COLUMBIA, S.C. — A maritime investigation blamed the pilot of an advanced fighter jet for ejecting him from the plane when he didn’t have to, causing the F-35 to fly unmanned for 11 minutes. before it crashed in rural South Carolina last year.
Military officials were unable to find the plane or its wreckage more than 24 hours, A dire situation released in the investigative report Thursday was blamed on the $100 million plane’s stealth technology, as well as a transponder that didn’t work and the plane flying at low altitude with a system that automatically stabilizes flight without pilot control.
The aircraft suffered several system failures when the pilot attempted to land at Joint Base Charleston during heavy rain in September 2023 after a 50-minute training flight with another F-35.
Lightning had been reported nearby and the plane suffered an “electrical event” that caused interference with the radios, transponders and air navigation system. The pilot’s helmet display also flickered on and off three times. The exact nature of what happened was blacked out in the report released to the public.
The pilot then said he had no idea where he was in relation to the ground and wasn’t sure which instruments to trust, so he decided to eject.
But marine investigators determined there was no need to abandon the plane because the computer was still controlling the flight, as evidenced by the plane. stay in the air for more than 100 kilometers and 11 minutes without a pilot.

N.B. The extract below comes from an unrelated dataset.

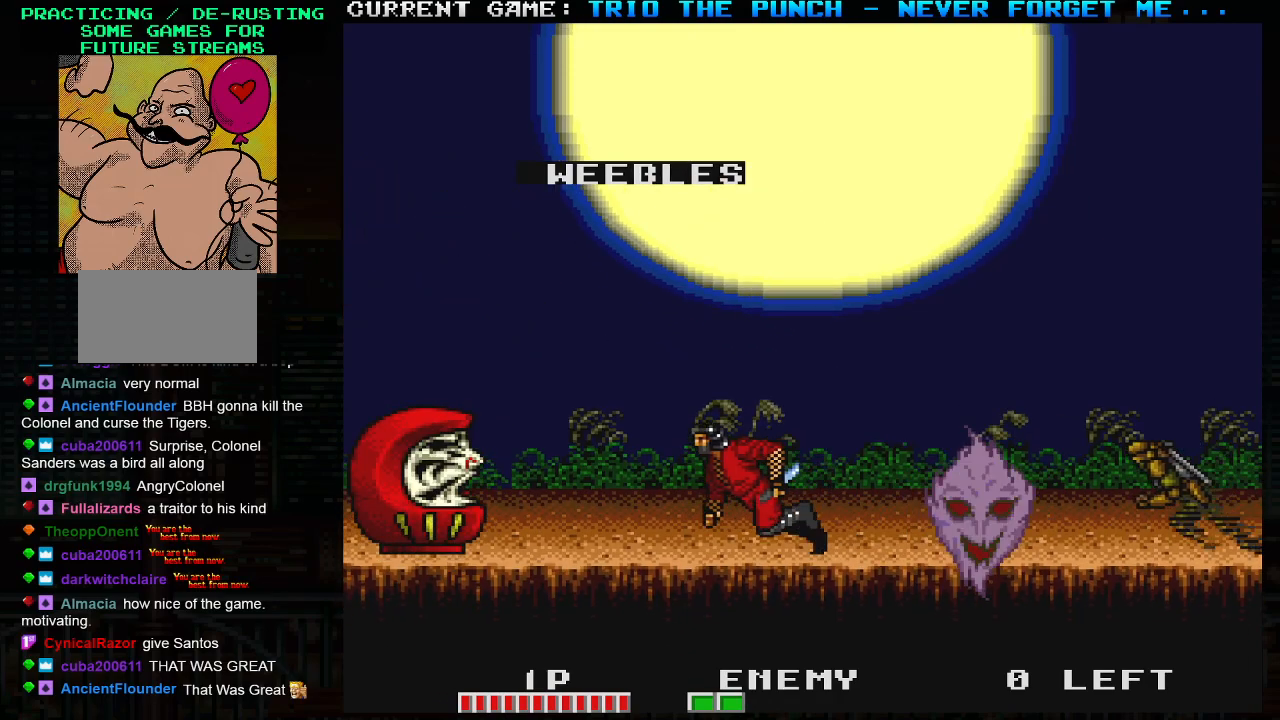
{"buttons": [], "left_stick": "right", "events": [[67, "left_stick", "center"], [117, "left_stick", "right"], [233, "TRIANGLE", "down"], [283, "SQUARE", "down"], [350, "TRIANGLE", "up"], [383, "SQUARE", "up"]]}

According to the report, the standby instruments were still providing accurate data and the backup radio was still at least partially functioning.
The report noted that investigators are unsure what data the pilot received or what he saw in his helmet just before and at the time he ejected because the crash recorder did not record that information.
The 47-year-old pilot survived the September 17, 2023 crash, parachuting into the backyard of a North Charleston home and asking the stunned homeowner to call 911.
He told the operator his back hurt, but otherwise he was fine. The pilot was not identified in the approximately 400 sometimes heavily redacted pages the Marine Corps released about the crash.
Parts of the report are also carefully worded. The investigators wrote that the aircraft was difficult to find and that “the loss of positive contact could also be partially attributed to the F-35B’s low-observability technology.”
The missing plane caused a media storm. Memes posted photos of F-35s on missing posters and milk cartons. The Marines carefully tried to explain how a $100 million plane with many classified parts could disappear.
The strangeness of the crash was captured in the highly jargonic military reports. A situation report from the afternoon after the crash lists dozens of priorities: “1.A.1 Locate missing F-35 aircraft.”
The plane crashed in rural Williamsburg County. It took 17 days to collect and examine the wreckage and clean up spilled fuel and other hazards from the forest at a cost of more than $2.1 million, the report said.